Office conversions are hard to pull off 
New apartments created in old office buildings are still just a tiny fraction of the new apartments finished every year—more than 300,000 in 2021, according to Census data.
“The key issue people do not understand is just how difficult and expensive these conversions can be,” says Jim Costello, chief economist at MSCI-Real Estate.
Office buildings often have large floorplates. Much of the space is far from a window, limiting how many bedrooms can fit on each floor. Developers struggle to find uses, like storage units, that can make use of windowless space.
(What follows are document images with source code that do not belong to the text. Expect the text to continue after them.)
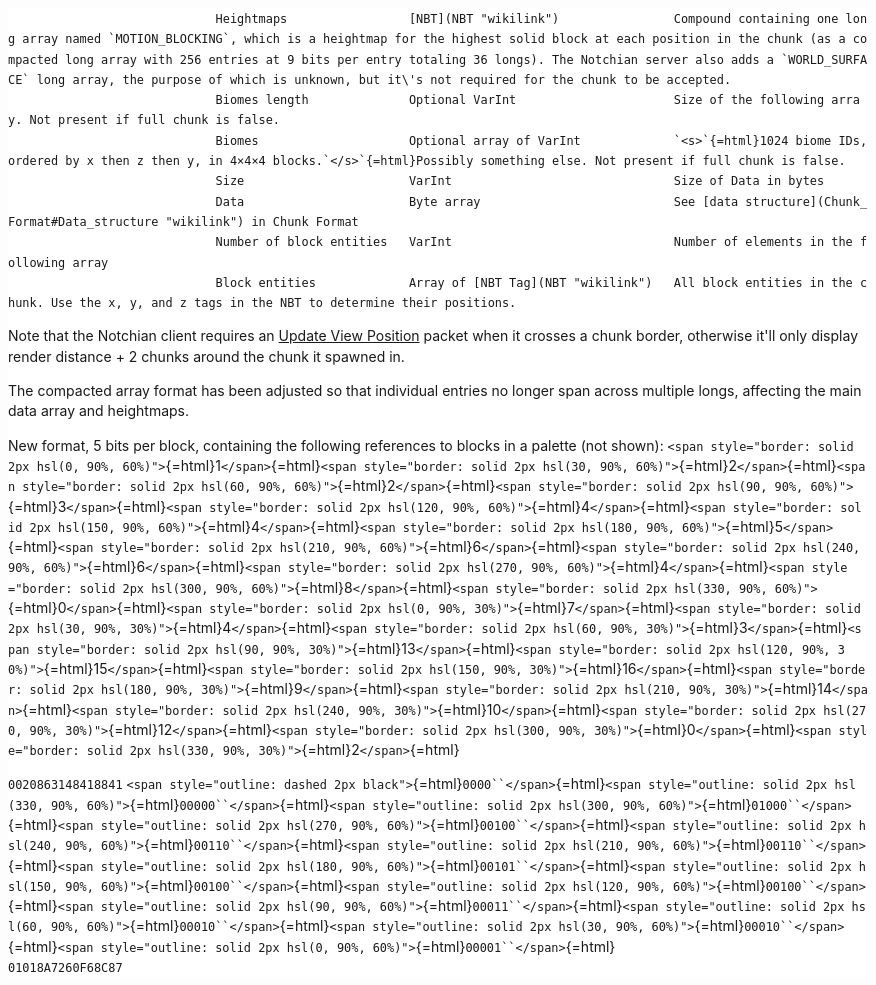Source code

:                                  Heightmaps                 [NBT](NBT "wikilink")                Compound containing one long array named `MOTION_BLOCKING`, which is a heightmap for the highest solid block at each position in the chunk (as a compacted long array with 256 entries at 9 bits per entry totaling 36 longs). The Notchian server also adds a `WORLD_SURFACE` long array, the purpose of which is unknown, but it\'s not required for the chunk to be accepted.
                                 Biomes length              Optional VarInt                      Size of the following array. Not present if full chunk is false.
                                 Biomes                     Optional array of VarInt             `<s>`{=html}1024 biome IDs, ordered by x then z then y, in 4×4×4 blocks.`</s>`{=html}Possibly something else. Not present if full chunk is false.
                                 Size                       VarInt                               Size of Data in bytes
                                 Data                       Byte array                           See [data structure](Chunk_Format#Data_structure "wikilink") in Chunk Format
                                 Number of block entities   VarInt                               Number of elements in the following array
                                 Block entities             Array of [NBT Tag](NBT "wikilink")   All block entities in the chunk. Use the x, y, and z tags in the NBT to determine their positions.

Note that the Notchian client requires an [Update View
Position](#Update_View_Position "wikilink") packet when it crosses a
chunk border, otherwise it\'ll only display render distance + 2 chunks
around the chunk it spawned in.

The compacted array format has been adjusted so that individual entries
no longer span across multiple longs, affecting the main data array and
heightmaps.

New format, 5 bits per block, containing the following references to
blocks in a palette (not shown):
`<span style="border: solid 2px hsl(0, 90%, 60%)">`{=html}1`</span>`{=html}`<span style="border: solid 2px hsl(30, 90%, 60%)">`{=html}2`</span>`{=html}`<span style="border: solid 2px hsl(60, 90%, 60%)">`{=html}2`</span>`{=html}`<span style="border: solid 2px hsl(90, 90%, 60%)">`{=html}3`</span>`{=html}`<span style="border: solid 2px hsl(120, 90%, 60%)">`{=html}4`</span>`{=html}`<span style="border: solid 2px hsl(150, 90%, 60%)">`{=html}4`</span>`{=html}`<span style="border: solid 2px hsl(180, 90%, 60%)">`{=html}5`</span>`{=html}`<span style="border: solid 2px hsl(210, 90%, 60%)">`{=html}6`</span>`{=html}`<span style="border: solid 2px hsl(240, 90%, 60%)">`{=html}6`</span>`{=html}`<span style="border: solid 2px hsl(270, 90%, 60%)">`{=html}4`</span>`{=html}`<span style="border: solid 2px hsl(300, 90%, 60%)">`{=html}8`</span>`{=html}`<span style="border: solid 2px hsl(330, 90%, 60%)">`{=html}0`</span>`{=html}`<span style="border: solid 2px hsl(0, 90%, 30%)">`{=html}7`</span>`{=html}`<span style="border: solid 2px hsl(30, 90%, 30%)">`{=html}4`</span>`{=html}`<span style="border: solid 2px hsl(60, 90%, 30%)">`{=html}3`</span>`{=html}`<span style="border: solid 2px hsl(90, 90%, 30%)">`{=html}13`</span>`{=html}`<span style="border: solid 2px hsl(120, 90%, 30%)">`{=html}15`</span>`{=html}`<span style="border: solid 2px hsl(150, 90%, 30%)">`{=html}16`</span>`{=html}`<span style="border: solid 2px hsl(180, 90%, 30%)">`{=html}9`</span>`{=html}`<span style="border: solid 2px hsl(210, 90%, 30%)">`{=html}14`</span>`{=html}`<span style="border: solid 2px hsl(240, 90%, 30%)">`{=html}10`</span>`{=html}`<span style="border: solid 2px hsl(270, 90%, 30%)">`{=html}12`</span>`{=html}`<span style="border: solid 2px hsl(300, 90%, 30%)">`{=html}0`</span>`{=html}`<span style="border: solid 2px hsl(330, 90%, 30%)">`{=html}2`</span>`{=html}

`0020863148418841`
`<span style="outline: dashed 2px black">`{=html}`0000``</span>`{=html}`<span style="outline: solid 2px hsl(330, 90%, 60%)">`{=html}`00000``</span>`{=html}`<span style="outline: solid 2px hsl(300, 90%, 60%)">`{=html}`01000``</span>`{=html}`<span style="outline: solid 2px hsl(270, 90%, 60%)">`{=html}`00100``</span>`{=html}`<span style="outline: solid 2px hsl(240, 90%, 60%)">`{=html}`00110``</span>`{=html}`<span style="outline: solid 2px hsl(210, 90%, 60%)">`{=html}`00110``</span>`{=html}`<span style="outline: solid 2px hsl(180, 90%, 60%)">`{=html}`00101``</span>`{=html}`<span style="outline: solid 2px hsl(150, 90%, 60%)">`{=html}`00100``</span>`{=html}`<span style="outline: solid 2px hsl(120, 90%, 60%)">`{=html}`00100``</span>`{=html}`<span style="outline: solid 2px hsl(90, 90%, 60%)">`{=html}`00011``</span>`{=html}`<span style="outline: solid 2px hsl(60, 90%, 60%)">`{=html}`00010``</span>`{=html}`<span style="outline: solid 2px hsl(30, 90%, 60%)">`{=html}`00010``</span>`{=html}`<span style="outline: solid 2px hsl(0, 90%, 60%)">`{=html}`00001``</span>`{=html}\
`01018A7260F68C87`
“These projects are so few that it’s hard to generalize the trends,” says Jay Parsons, head of economics and industry principals for RealPage, based in Richardson, Texas. “There’s so much more buzz about it than there are actual real-life office-to-apartment conversions.”
Redevelopers may also find surprises in the walls that don’t match the original building plans, from asbestos and lead paint to forgotten fuel tanks.
A building that is still profitable as office space is unlikely to be redeveloped. “The only assets that should be viable to convert are those with low occupancy, yet that still have inherent land value,” says Costello.
However, once a building has failed as office space, local officials may be eager to help it find new life as redeveloped apartments. For example, former New York Governor Andrew Cuomo called for a change in regulations to permit commercial property owners to convert their buildings to residential uses in his State of the State address in 2021. Other cities, like Pittsburgh, have dedicated millions to help pay to redevelop commercial space to become apartments. Buildings that are historic landmark buildings can also receive historic rehabilitation tax credits from the federal government and many states.
“The sites that work are not specific to certain markets, it’s more about having the right type of building floorplate and tax incentivizes (like historical preservation) that help make these deals pencil out,” says Parsons.